What guidelines should I follow for simulation software projects?
An answer to this question on the Scientific Computing Stack Exchange.
Question
I am not sure whether this question belongs here, but I would like to give it a try and benefit from the experience of the people at scicomp.SE.
From my experience, the software quality in computational science often leaves a bit to be desired. Clearly, established software projects such as PETSc or OpenFOAM are exceptions to that statement. But often there is some old self-crafted code from the 80s that should serve as basis for new research topics but no one really understands what it does. I have the impression that while there are trends and guidelines to make simulation software projects more sustainable, often the developers lack the skills to implement quality assurance measures. Not blaming anyone, this is an interdisciplinary field and in a physics or engineering degree those skills are not taught.
- Are there some established guidelines that one can follow?
Thanks to contributors from other channels and my own research I can provide this list:
Are there further candidates?
- Are there any template projects that provide a clean basis?
In order to make things easier for developers of simulation software projects, I thought it would be helpful to have some boilerplate project that provides a clean start. Is there already such a thing?
So far I have collected several components the boilerplate project should contain:
- Version control system (git)
- Collaboration tool (gitlab)
- Continuous integration (gitlab-ci) for automatic build tests
- Extract documentation from source code (doxygen)
- Automated build system (CMake)
- Framework for unit tests (
Google Test?Catch2) - Code formatting tool (clang-format)
- ...
but I fear that the list is not exhaustive and would be grateful for your experiences and/or pointers to literature.
EDIT: The second question has lead to a project: Check out bertha, the skeleton [1, 2]! The goal is to install this project as template in GitLab so that with a click an instance of a working C++ project that follows the best practices for simulation software projects is generated. Of course, it is also possible to copy the files manually. Anyway, instead of starting from scratch the skeleton project provides a solid base. Alternatively, one can cherry-pick things from it if there is already an established software project.
At the moment, bertha features an automated multi-platform build system, automatic documentation generation, and supports unit tests using the Catch2 framework. It is about to be extended, so if you have any input do not hesitate to contact me or raise an issue on GitLab.
[1] https://gitlab.com/cph-tum/bertha
[2] https://arxiv.org/abs/1912.01640
Answer
"developers lack the skills".
Maybe.
I think it's much more likely that the developers lack the incentives. Making solid code is difficult and expensive and, in academia, comes with minimal-to-negative reward. You're asking for a list of things of guidelines, but all of your examples are specific to the technical situation, not the social situation. That's asking for trouble.

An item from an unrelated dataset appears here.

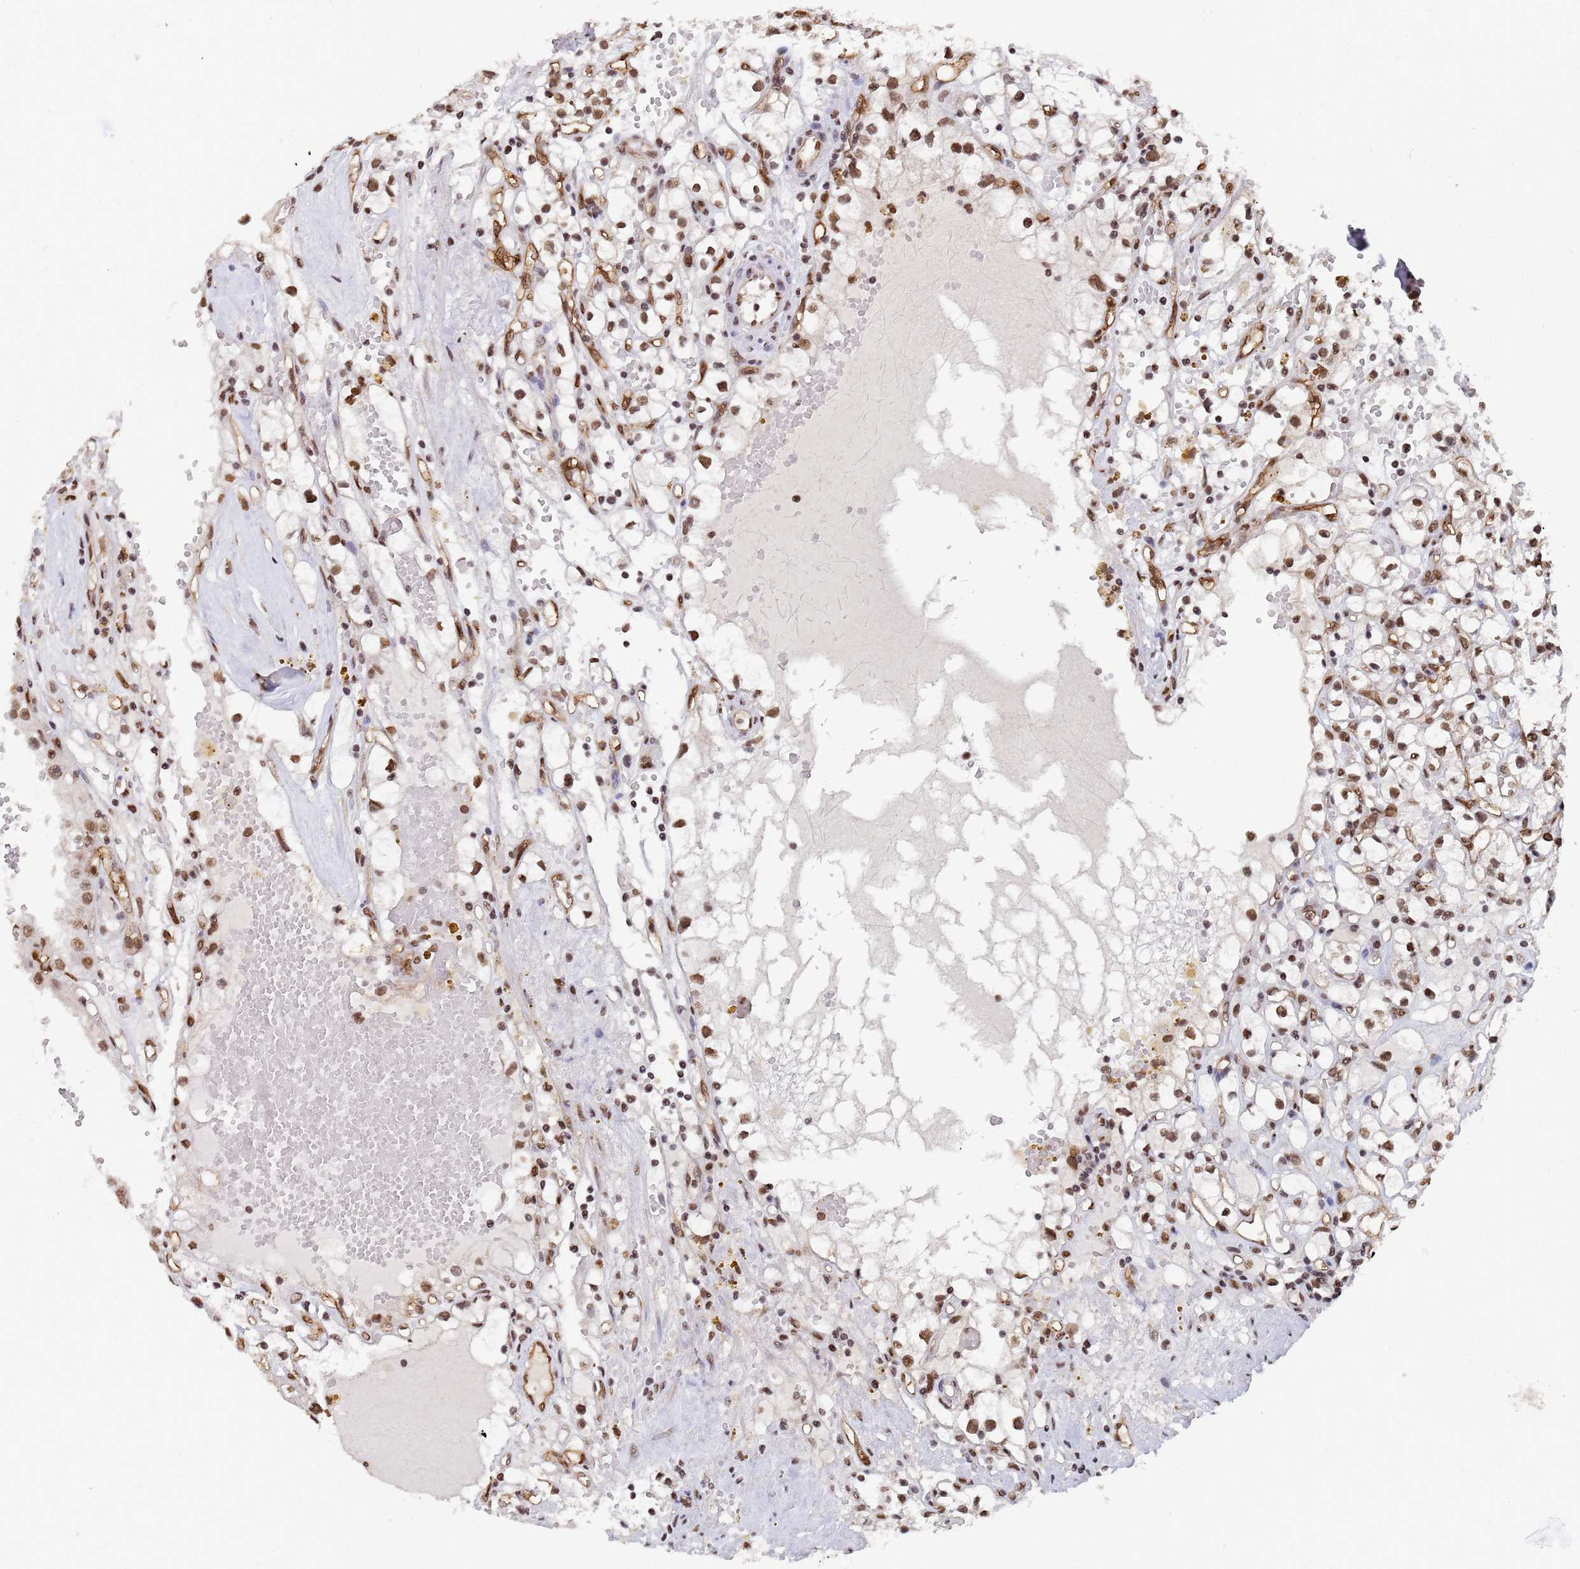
{"staining": {"intensity": "moderate", "quantity": ">75%", "location": "nuclear"}, "tissue": "renal cancer", "cell_type": "Tumor cells", "image_type": "cancer", "snomed": [{"axis": "morphology", "description": "Adenocarcinoma, NOS"}, {"axis": "topography", "description": "Kidney"}], "caption": "An image of renal cancer stained for a protein shows moderate nuclear brown staining in tumor cells.", "gene": "RAVER2", "patient": {"sex": "male", "age": 56}}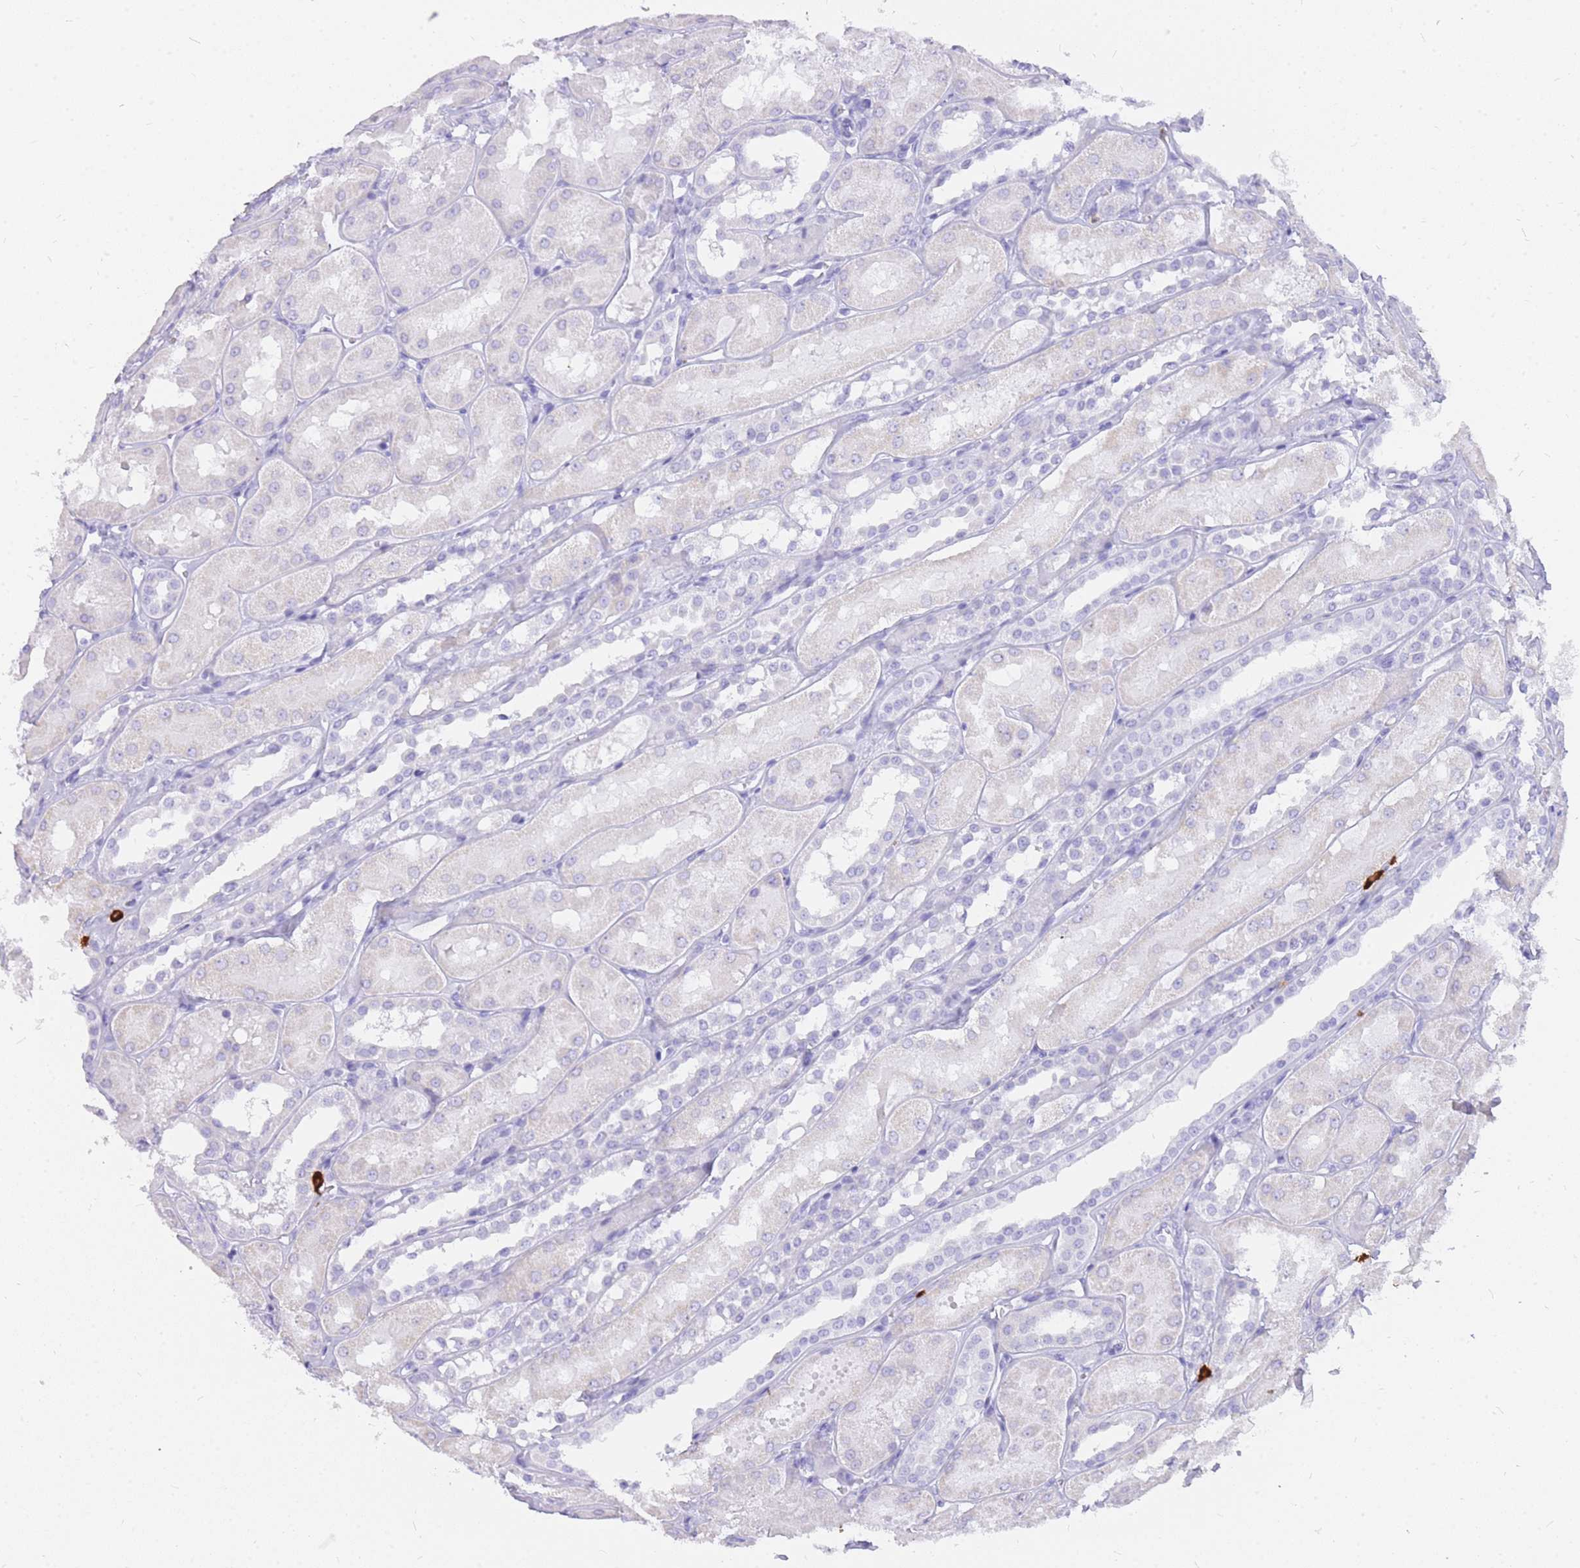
{"staining": {"intensity": "negative", "quantity": "none", "location": "none"}, "tissue": "kidney", "cell_type": "Cells in glomeruli", "image_type": "normal", "snomed": [{"axis": "morphology", "description": "Normal tissue, NOS"}, {"axis": "topography", "description": "Kidney"}, {"axis": "topography", "description": "Urinary bladder"}], "caption": "Immunohistochemical staining of benign kidney reveals no significant staining in cells in glomeruli. (DAB (3,3'-diaminobenzidine) immunohistochemistry (IHC) visualized using brightfield microscopy, high magnification).", "gene": "HERC1", "patient": {"sex": "male", "age": 16}}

One way to get good software is to change the incentives. In my work as an editor, I send papers back if the authors haven't released their source code or that source code doesn't meet my (admittedly self-defined) standards. Some journals, such as JOSS, take this farther and have guidelines for what they expect to see. If you find yourself in a position of power as a reviewer or editor, use that influence to help move your field into the 21st century.
If you're a student, or mentor students, you should know that it's hard to get tenure. A reasonable person will therefore seek to develop diversified skills during their PhD. They say that Github is the new resume. Having solid, unit-tested, documented code is a valuable indicator for alternative academic tracks (research programmer) as well as for industry and government. Use this as a carrot for yourself and others.
As the JOSS guidelines say, you should have a contributor guidelines for your project and maybe a PR template. If you want good code, you need to make it easy for people to help you build it. If you're in a senior position, you also need a way of educating your mentees and, especially, yourself. Programs like Software Carpentry can help with this.
In short, with some remarkable exceptions, software is only as good as the incentives which produce it.
I also highly recommend the paper "Good enough practices in scientific computing".